Week in Review
Stocks: The week just ended saw a reversal of recent trends. The major US stock indexes gave back a little over 2%, developed foreign markets a bit less, emerging markets quite a bit more. All of the S&P sectors except energy lost ground on the week. Financials, the prior week’s leaders, were last week’s laggards.
Bonds: Treasury yields rose across the curve, which flattened somewhat as the shorter maturities jumped. The long bond yield finished at the 50 day moving average. Bonds of all types sold off, municipals in particular seeing a sharp decline.
Commodities: The CRB Index pulled back from recent gains, but there was a good bit of divergence among the various commodity groups. In the upward trending food group, grains backed off from near term highs, while livestock showed strong gains. In energy, both oil and gas lost ground. Precious and industrial metals – with the notable exception of copper – also fell.
Currencies: In a week that saw the G-20 pushing out more empty platitudes, the US Dollar staged a recovery against its major counterparts – the euro in particular – and there you have an short explanation for the reversal in risk assets and the relative under-performance of emerging market stocks.
Trading Themes, Week of Nov. 15 – 19
Stocks: After reaching a new two year high, the SPX pulled back modestly, as we suggested it might do in last week’s trading themes. Volume contracted from the prior week, breadth indicators continue to be positive, and the uptrend since August remains intact, so there is no technical indication at this point that what we saw last week was a false breakout. I still don’t have a long term SPX buy signal but only because of the financials; stripping them out, my buy signal is there, as it is on the NDX and the Dow. Overall my stance is bullish ex financials and interest rate sensitive utilities. For the coming week my open stock positions are a hold, and as we pull back toward the 50 day MA and find support, that would be a good point to add to long positions or open new ones. The principle here is that on a breakout, you wait for the consolidation to buy. The common pattern is for stocks to come back toward the breakout level before continuing to rally, and that is usually the favorable entry point. There is always the chance that the breakout was false but again, I don’t see any reason to believe that in this case. In any event, we will find out soon enough.

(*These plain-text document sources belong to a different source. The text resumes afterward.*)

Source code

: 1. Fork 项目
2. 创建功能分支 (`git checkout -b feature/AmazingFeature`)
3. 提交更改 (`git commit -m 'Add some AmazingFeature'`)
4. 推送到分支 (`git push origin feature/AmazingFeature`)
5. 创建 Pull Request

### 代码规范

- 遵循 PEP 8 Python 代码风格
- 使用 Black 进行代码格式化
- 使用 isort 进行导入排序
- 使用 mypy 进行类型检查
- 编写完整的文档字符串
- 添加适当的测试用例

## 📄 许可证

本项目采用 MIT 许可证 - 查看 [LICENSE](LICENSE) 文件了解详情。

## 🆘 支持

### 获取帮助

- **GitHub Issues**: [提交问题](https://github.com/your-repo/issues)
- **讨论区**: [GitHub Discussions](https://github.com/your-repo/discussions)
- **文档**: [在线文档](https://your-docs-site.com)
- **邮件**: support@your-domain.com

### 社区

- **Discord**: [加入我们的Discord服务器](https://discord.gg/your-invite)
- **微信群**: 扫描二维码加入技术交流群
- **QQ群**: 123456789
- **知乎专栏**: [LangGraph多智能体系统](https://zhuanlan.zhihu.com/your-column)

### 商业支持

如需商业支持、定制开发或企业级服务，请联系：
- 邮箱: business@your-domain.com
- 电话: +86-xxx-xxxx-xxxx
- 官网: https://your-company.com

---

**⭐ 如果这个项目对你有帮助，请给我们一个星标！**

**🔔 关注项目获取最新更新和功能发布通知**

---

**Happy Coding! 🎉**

(click on charts to enlarge)
Bonds: There isn’t much new to say here – Treasury bonds continue to act poorly as yields back up. Regular readers know I have been warning about this for weeks as we got a short term sell signal on the long bond. There are only two areas where I maintain a long position in bonds: TIPs in longer term portfolios where we want to keep an allocation to fixed income, and closed end muni funds we bought at deep discounts for income oriented portfolios. However, be aware that levered bond funds are very sensitive to increases in short term rates. My overall stance on bonds, needless to say, is still bearish.
Commodities: The CRB index, and many individual commodities, remain in uptrends, and last week’s correction did little more than relieve overbought conditions. The primary exceptions to the bullish trends are in oil and natural gas, where my reading is neutral on the former and bearish on the latter. In the metals and agriculture, as with stocks, we could see more consolidation or even a correction without breaking the primary uptrends. My basic stance here is also bullish and for most commodity ETF trades, we can buy on support near the 50 day MA.
Currencies: The US Dollar index remains in a primary downtrend, but is fighting back. Technically, it has weathered the storm to this point without breaking to a new longer term low. Fundamentally, increasing bond yields coupled with the still very tenuous situation in the euro zone are supportive of Dollar strength. This is something we have to watch carefully, as the Dollar has been driving movement in the other asset classes. The near term signal will be whether the index can break above the 50 day MA. In that case we would expect to see weakness in the commodities, and would have to watch stocks to see how they react, but I don’t anticipate that in the coming week.
In summary, we are seeing financial markets reposition from a deflationary stance to an mildly inflationary one. This leads me to be generally bullish on stocks and commodities, but for the coming week I will be waiting for continued consolidation at near term support for a buy signal. It also leads me to be bearish on bonds in general, and I continue to hold open short positions in long term Treasuries.
That’s all for now…Good luck and Happy Trading!